西 晃 弁護士 インタビュー
弁護士を目指したきっかけ
高校2年の時、歴史(日本史)の先生で、広島で被爆された先生がおられました。何故日本があんな道を選んでしまったのか?二度と再び愚かな戦争の道を歩まないために自分達にできることは何か?それを真摯に問い続ける生き方に深い感銘を受けました。
その後、学校の授業の中で私達の社会のこと、日本国憲法や法律のこと等に興味を持ち、社会正義の実現という弁護士の世界に興味を持つようになりました。そして大学1年入学時には既に弁護士を目指そうと思っていました。
その時には、弁護士になって労働事件や公害訴訟、刑事事件など手がけたいと思っていました。
仕事の中で嬉しかったこと
やっぱり自分の努力や苦労が身を結んだ時だろうと思います。長年苦労した裁判で成果を得た時、依頼者と共に成果を喜びあえた時。弁護士やっていて良かったと思う瞬間です。苦労して勝利した労災訴訟、労働事件、原爆症認定訴訟等々・・・。
それと自分の正義を主張できる仕事だということです。自分の考えや主張がそのまま通ることは実は希ですが、少なくとも堂々と法廷で職業として自分の意見を主張できること。その時弁護士としての喜びを感じます。
弁護士が仕事をする司法という領域は、政治の世界ではどちらかと言えば少数者、多数決では勝てない、劣勢に置かれている方々の立場に立って仕事をすることが多いです。沖縄で米軍基地の恐怖に怯えながら暮らしている人々、国から全く援助の手を差し伸べられて来なかった空襲被災者の方々、そんな方々の立場に立ちきって、主張するべき点を主張する。それができる仕事だということです。

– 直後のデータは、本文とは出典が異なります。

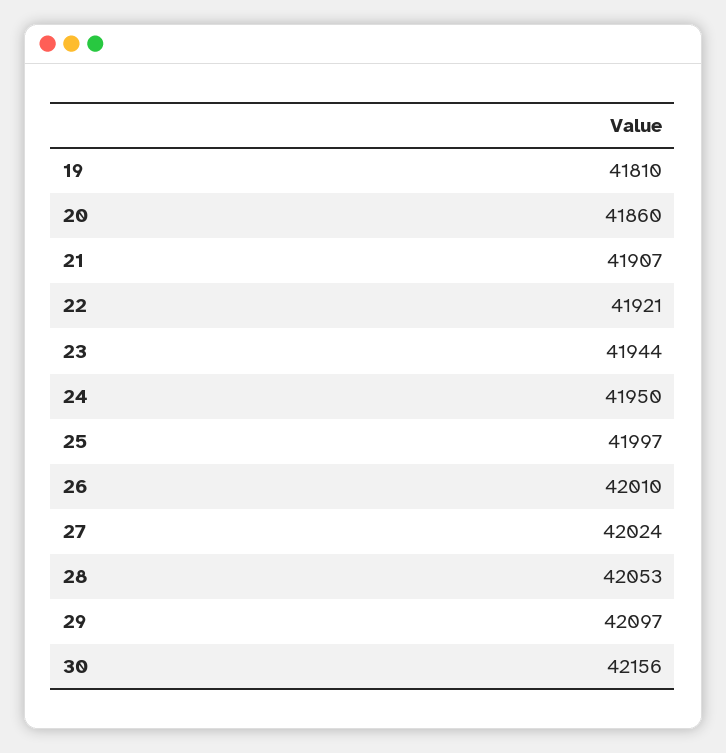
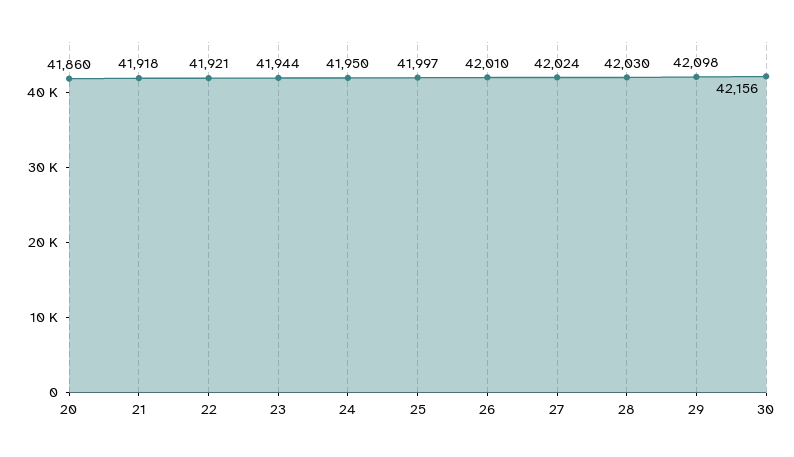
  {
-   "19": 41810,
    "20": 41860,
-   "21": 41907,
+   "21": 41918,
    "22": 41921,
    "23": 41944,
    "24": 41950,
    "25": 41997,
    "26": 42010,
    "27": 42024,
-   "28": 42053,
+   "28": 42030,
-   "29": 42097,
+   "29": 42098,
    "30": 42156
  }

己が正しいと信ずることを堂々と胸を張って言える。これは考えてみれば当たり前のことですがそれを職業として堂々と行い得ること。それが職務内容そのものであること。これは弁護士業としての本当に嬉しい点です。
弁護士になって大変だと感じること
いろいろとありますが、大変なことの中心はお金と人間関係ではないでしょうか。
何の仕事でもそうかもかも知れませんが、自営業者である以上、お金にまつわる問題は大変な問題の一つです。
売り上げとか、収入とか・・・気にしないではおられません。司法修習生の時(奈良の検察修習で)指導担当検事さんが「検事は弁護士と違ってお金のことを全く気にしないで仕事できるからええで~検事にならんか~」とよく言われていました。その言葉の意味がズシンと心に響くのは弁護士になって数年してからのことでした・・・。

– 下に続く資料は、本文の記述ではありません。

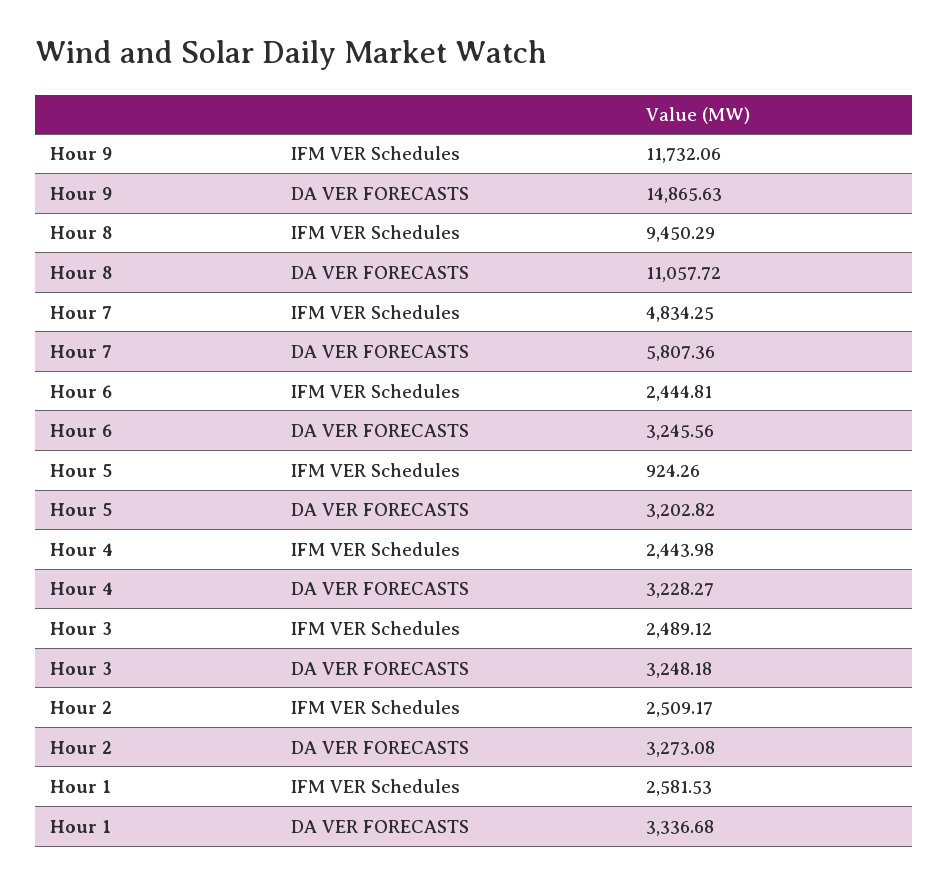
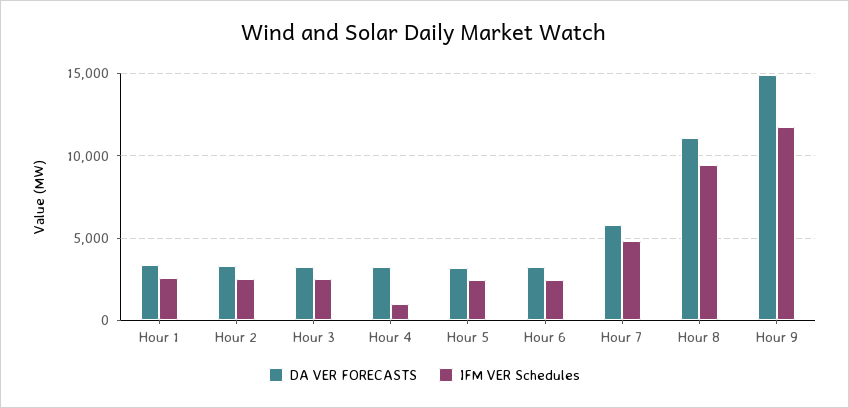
  {
    "IFM VER Schedules": {
      "Hour 9": 11732.06,
      "Hour 8": 9450.29,
      "Hour 7": 4834.25,
      "Hour 6": 2444.81,
-     "Hour 5": 924.26,
+     "Hour 5": 2500,
-     "Hour 4": 2443.98,
+     "Hour 4": 1000,
      "Hour 3": 2489.12,
      "Hour 2": 2509.17,
      "Hour 1": 2581.53
    },
    "DA VER FORECASTS": {
      "Hour 9": 14865.63,
      "Hour 8": 11057.72,
      "Hour 7": 5807.36,
      "Hour 6": 3245.56,
      "Hour 5": 3202.82,
      "Hour 4": 3228.27,
      "Hour 3": 3248.18,
      "Hour 2": 3273.08,
      "Hour 1": 3336.68
    }
  }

それと人間を相手とする職業ですので、相手(特に弁護士の場合には自己の依頼者)との距離感、関係性を如何に良好な関係に維持するか。常に相手の立場を考える必要を認識しつつ、感情の入れ込み過ぎはかえって事件を見る目を曇らせてしまうことも多いです。そのあたりのバランスを取ることがなかなか大変です。
これは知識では解決できず、誰もが経験する問題なのです。そのため、その解決策は経験を積む中で見つけていくしかありません。私はこれまで人間関係で一番大事なことは「ホウレンソウ」(報告・連絡・相談)だということも日々痛感しております。
仕事をする上で意識していること
自分の専門性やスキルを如何に磨き、それを必要としている人に提供しうるか。それを常に考えています。そのためのスキルアップを常に心がけておきたいです。

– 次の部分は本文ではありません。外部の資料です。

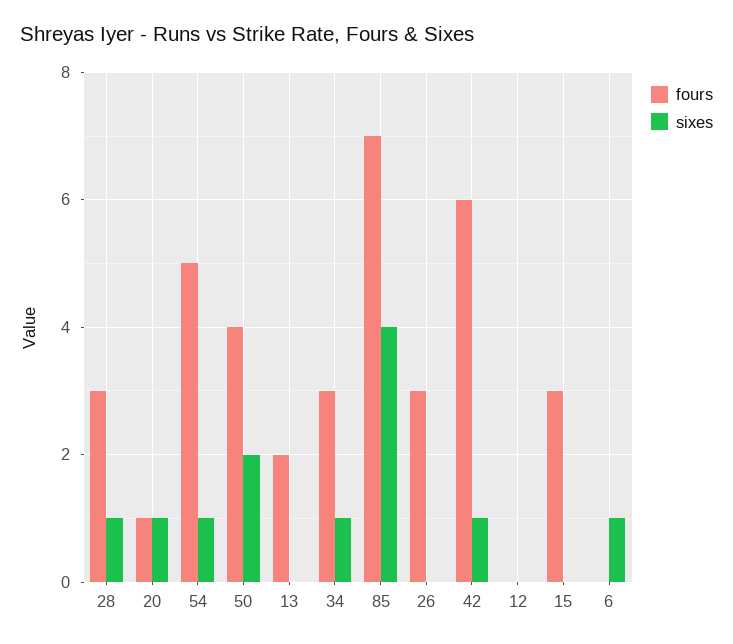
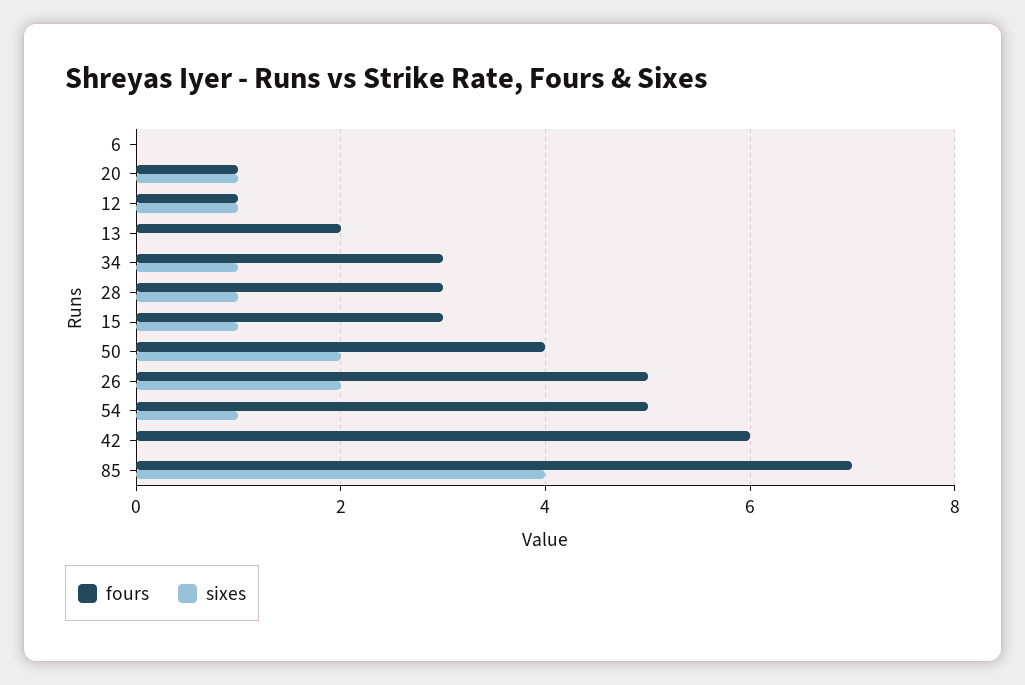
  {
    "fours": {
      "28": 3,
      "20": 1,
      "54": 5,
      "50": 4,
      "13": 2,
      "34": 3,
      "85": 7,
-     "26": 3,
+     "26": 5,
      "42": 6,
-     "12": 0,
+     "12": 1,
      "15": 3,
      "6": 0
    },
    "sixes": {
      "28": 1,
      "20": 1,
      "54": 1,
      "50": 2,
      "13": 0,
      "34": 1,
      "85": 4,
-     "26": 0,
+     "26": 2,
-     "42": 1,
+     "42": 0,
-     "12": 0,
+     "12": 1,
-     "15": 0,
+     "15": 1,
-     "6": 1
+     "6": 0
    }
  }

弁護士をやっていく中で誰かに勉強しろとか、ノルマを課せられることは基本的にはありません。しかし、より質のよいサービスを行おう、いい仕事をしようと心がけていくことにより、自然とそれに合った事件の依頼がくると考えています。したがって、常に自己を磨き学ぶ姿勢が大切だと思います。
関心のある分野
今まで労働・労災(過労死関連、労災民事訴訟)・憲法訴訟・行政事件訴訟、を数多く手がけて来ました。これからも、これらの分野を中心に取り組む意向です。また、新たな分野としては自治体訴訟にも取り組めたらと考えています。
今後の弁護士業界の動向
分化傾向、専門性が進む傾向が強くなると思います。
また事件が起こる前の予防的意味合いでの企業訪問を行う弁護士の役割が高くなるはずです。社会のすみずみにまで「法の支配」が行き届くようにするために、弁護士という仕事のイメージは、もっと多様化していくはずですし、そうならなければならないと思います。
またこれから、弁護士業務とは比較的縁遠い分野にまで弁護士の需要が増える可能性があると思います。かつてのような訴訟の解決をするための事務所と裁判所の往復が主体にはならず、それ以外の問題において弁護士が活躍することが増え、仕事内容の比重が変わっていくと考えられます。